AIM OF THE TASK: Note the line containing "Avg_Purchase, 7: 10000 -> 16365.69"; from it through the last line below, give only those lines again, exactly, both ends included, skipping pictures.

PROVIDED DATA:

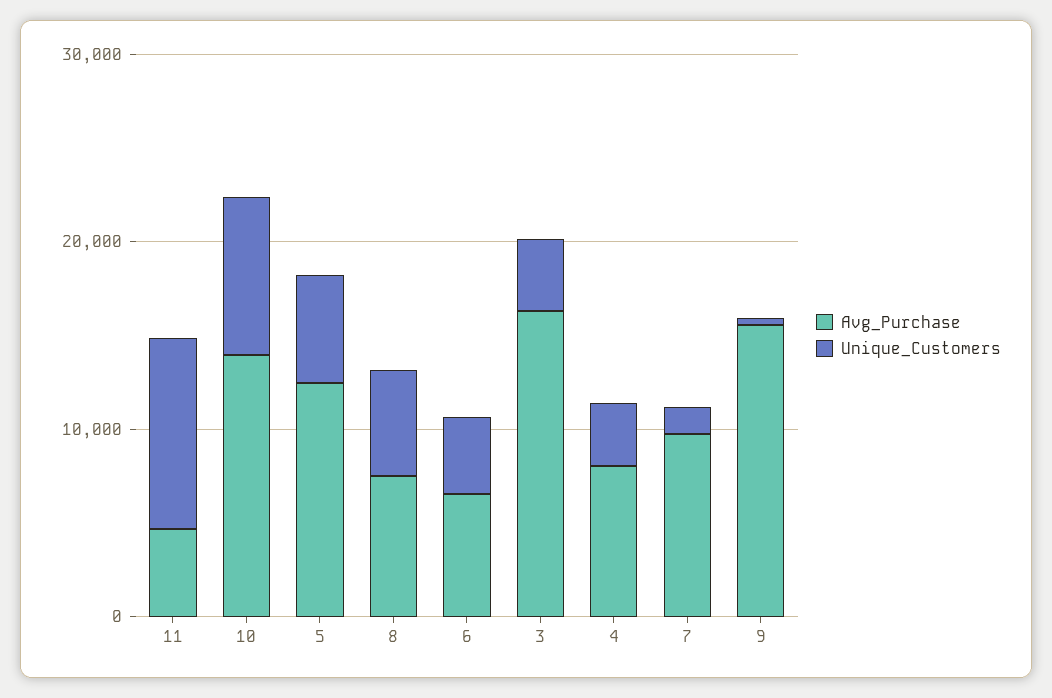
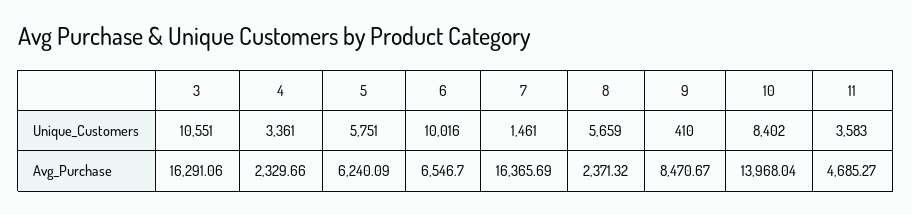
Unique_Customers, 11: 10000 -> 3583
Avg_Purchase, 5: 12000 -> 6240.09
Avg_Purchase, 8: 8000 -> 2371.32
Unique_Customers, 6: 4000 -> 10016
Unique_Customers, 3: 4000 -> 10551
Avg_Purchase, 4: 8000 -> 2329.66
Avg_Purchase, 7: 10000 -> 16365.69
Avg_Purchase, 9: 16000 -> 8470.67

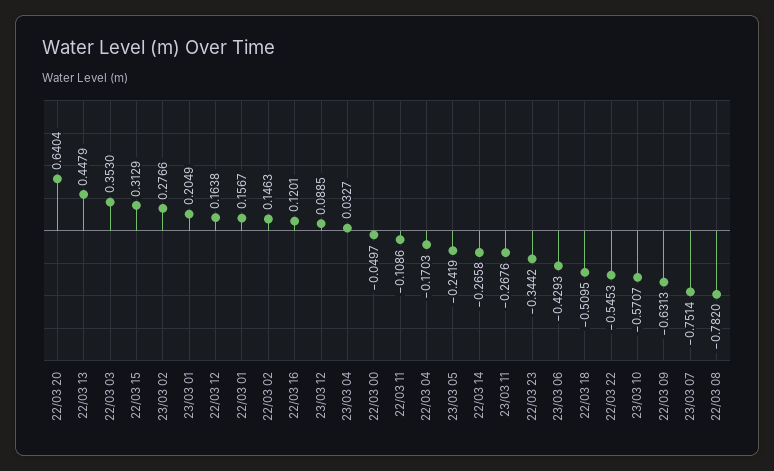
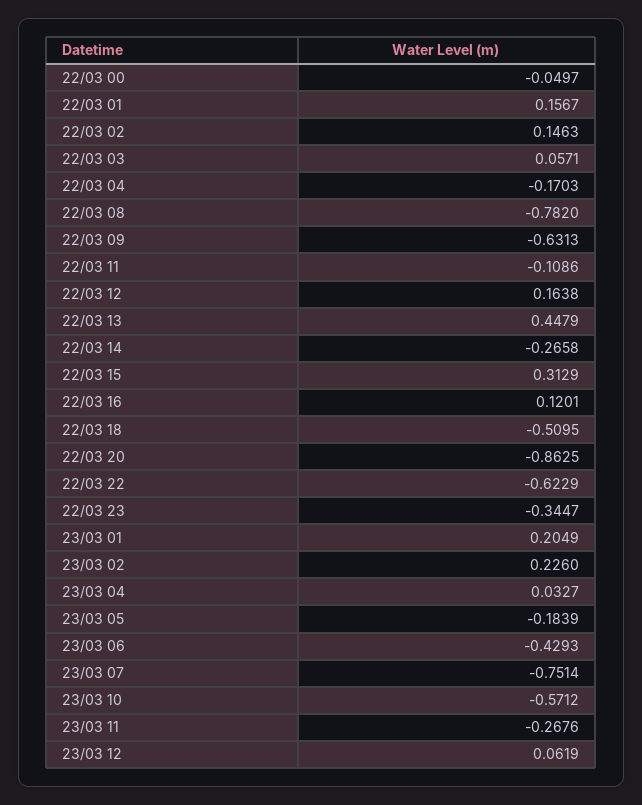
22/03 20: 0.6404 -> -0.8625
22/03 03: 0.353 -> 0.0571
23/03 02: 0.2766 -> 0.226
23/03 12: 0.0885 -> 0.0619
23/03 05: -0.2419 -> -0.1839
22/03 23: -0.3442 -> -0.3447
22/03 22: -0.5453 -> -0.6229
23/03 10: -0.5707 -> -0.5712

EXERCISE SOLUTION:
Avg_Purchase, 7: 10000 -> 16365.69
Avg_Purchase, 9: 16000 -> 8470.67

22/03 20: 0.6404 -> -0.8625
22/03 03: 0.353 -> 0.0571
23/03 02: 0.2766 -> 0.226
23/03 12: 0.0885 -> 0.0619
23/03 05: -0.2419 -> -0.1839
22/03 23: -0.3442 -> -0.3447
22/03 22: -0.5453 -> -0.6229
23/03 10: -0.5707 -> -0.5712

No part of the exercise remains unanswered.